Test Example 2 (Test for Curcuma cinerea ) C. elegans ( Curcuma communis , Pratylenc)
hus vulnus ) grown in callus culture of alfalfa is separated into callus and medium with a lock stick,
The callus was set in a Bellman funnel device and allowed to stand at 25 ° C. After the nematodes were collected 48 hours later, adult and old larvae were collected while washing the nematode population in which each stage was mixed with a 400-mesh sieve, and used for the test.
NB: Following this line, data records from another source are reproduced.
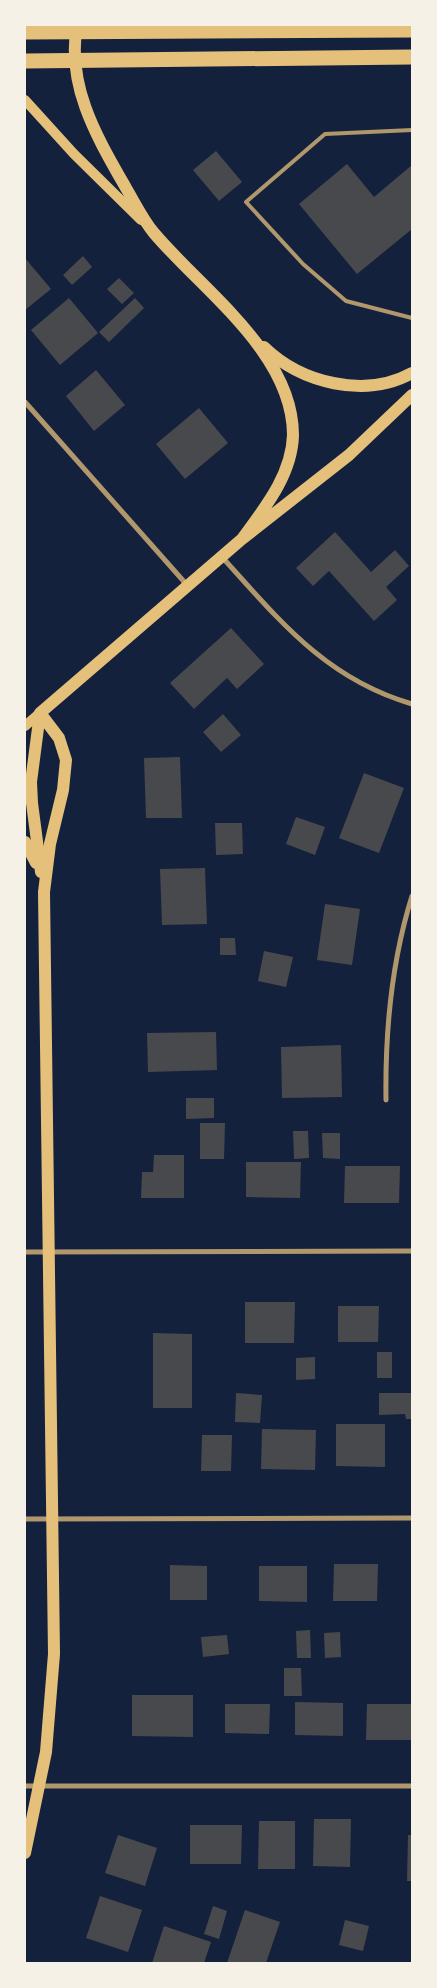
<svg xmlns="http://www.w3.org/2000/svg" width="437" height="1988" font-family="'Varela Round',sans-serif">
	<rect width="100%" height="100%" fill="#14213d"/>
	<path fill="#48494c" d="M216,151L242,182L219,201L193,170Z
		M347,164L374,197L412,165V229L357,274L299,204Z
		M83,256L92,267L72,285L63,275Z
		M25,258L51,289L25,310Z
		M119,278L134,293L122,304L107,289Z
		M69,298L98,333L60,365L31,330Z
		M135,298L144,308L109,342L99,332Z
		M96,370L125,405L94,431L66,396Z
		M199,408L228,443L185,479L156,444Z
		M335,532L371,572L395,550L409,566L386,587L397,600L374,621L329,571L313,586L296,568Z
		M231,628L264,664L237,689L227,678L194,709L170,683Z
		M223,714L241,735L221,752L203,732Z
		M180,757L182,818H146L144,758Z
		M364,773L404,788L379,853L339,838Z
		M296,817L325,827L315,855L286,844Z
		M215,823H242L243,854L216,855Z
		M205,868L207,924L162,925L160,869Z
		M325,904L360,909L352,965L317,960Z
		M220,938H235L236,955H220Z
		M264,951L293,957L286,987L258,981Z
		M216,1032L217,1070L148,1072L147,1033Z
		M341,1045L342,1097L282,1098L281,1047Z
		M186,1098H214V1118L186,1119Z
		M200,1123H225L224,1159H200Z
		M293,1131H308L309,1158L294,1159Z
		M322,1133H340V1159L323,1158Z
		M154,1155H184V1198H141L142,1172H153Z
		M246,1162H301L300,1198L246,1197Z
		M345,1166H400L399,1203H344Z
		M245,1302H295L294,1343H245Z
		M338,1306H379L378,1342H338Z
		M153,1333L192,1334V1408H153Z
		M377,1352H392V1378H377Z
		M315,1357V1379L296,1380V1358Z
		M236,1393L262,1395L260,1423L235,1422Z
		M379,1393H412V1419H406L405,1414L379,1415Z
		M336,1424H385V1467L336,1466Z
		M262,1429L316,1430L315,1470L261,1469Z
		M202,1435H232L231,1471H201Z
		M334,1564H378L377,1601H333Z
		M170,1565L207,1566V1600H170Z
		M259,1566H307V1602L259,1601Z
		M310,1630L311,1658H297L296,1631Z
		M340,1632L341,1657L325,1658L324,1633Z
		M227,1635L229,1654L203,1657L201,1637Z
		M284,1668H301L302,1696H284Z
		M132,1695H193V1737L132,1736Z
		M295,1702L343,1703V1736L295,1735Z
		M225,1704H270L269,1734L225,1733Z
		M367,1704H412V1740H366Z
		M314,1819H351L350,1867L313,1866Z
		M259,1821H295V1869H258Z
		M190,1825H242L241,1864H190Z
		M118,1835L157,1848L145,1886L105,1873Z
		M408,1835H412V1881H407Z
		M100,1896L142,1910L128,1952L86,1938Z
		M213,1906L227,1911L219,1939L204,1934Z
		M245,1910L280,1922L266,1963H227Z
		M345,1920L369,1926L363,1951L339,1945Z
		M164,1926L211,1942L204,1963H152Z"/>
	<g fill="none" stroke-linecap="round" stroke-linejoin="round">
		<path stroke="#b1986c" stroke-width="4" d="M412,130L325,134L246,202L303,264L346,301L412,318"/>
		<path stroke="#b1986c" stroke-width="5" d="M25,402L187,585
			M222,557C280,621 326,679 412,704
			M386,1100C385,1030 391,963 412,896
			M25,1252L412,1251
			M25,1519L412,1518
			M25,1786H412"/>
		<path stroke="#e5c07b" stroke-width="10" d="M25,100L74,154L141,220
			M25,726L40,713"/>
		<path stroke="#e5c07b" stroke-width="12" d="M77,25C66,86 97,137 126,188C135,203 143,220 154,233C202,290 293,353 293,435C292,475 264,509 242,539
			M264,347C301,383 365,399 412,373
			M40,713L242,539L349,455L412,395
			M40,713L31,782L32,803L41,872
			M25,842L36,863
			M25,1853L46,1752L54,1654L44,892L50,844L63,790L66,760L59,738L40,713"/>
		<path stroke="#e5c07b" stroke-width="15" d="M25,32L412,30
			M25,61L412,57"/>
	</g>
	<rect width="437" height="1988" fill="none" stroke="#f6f1e7" stroke-width="52"/>
</svg>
An insecticidal test was conducted in the same manner as in Test Example 1 except that adult and old larvae were used as test nematodes. After 24 hours, the life and death of adult and old larvae were discriminated, and the mortality rate was calculated. The results are shown in Table 4. The test compound No. in Table 4 corresponds to the compound No. in the production example.

[0049]

[Table 4]

 ─────────────────────────────────────────────────── ─── Continuation of front page (72) Inventor Keizaburo Murai 615 Hanamyo, Satoura-cho, Satoura-cho, Naruto-shi, Tokushima Otsuka Chemical Co., Ltd. Naruto Laboratory

Claims (2)

[Claims] 1. A compound of the general formula [In the formula, R represents a lower alkyl group. X represents a halogen atom, a lower alkyl group, a lower haloalkyl group, a lower alkoxy group, a cyano group or a nitro group. n represents 0, 1 or 2. m shows the integer of 1-3. Y represents an oxygen atom or NH. ] The thiosemicarbazide derivative represented by these. 2. A nematicide containing the thiosemicarbazide derivative according to claim 1 as an active ingredient.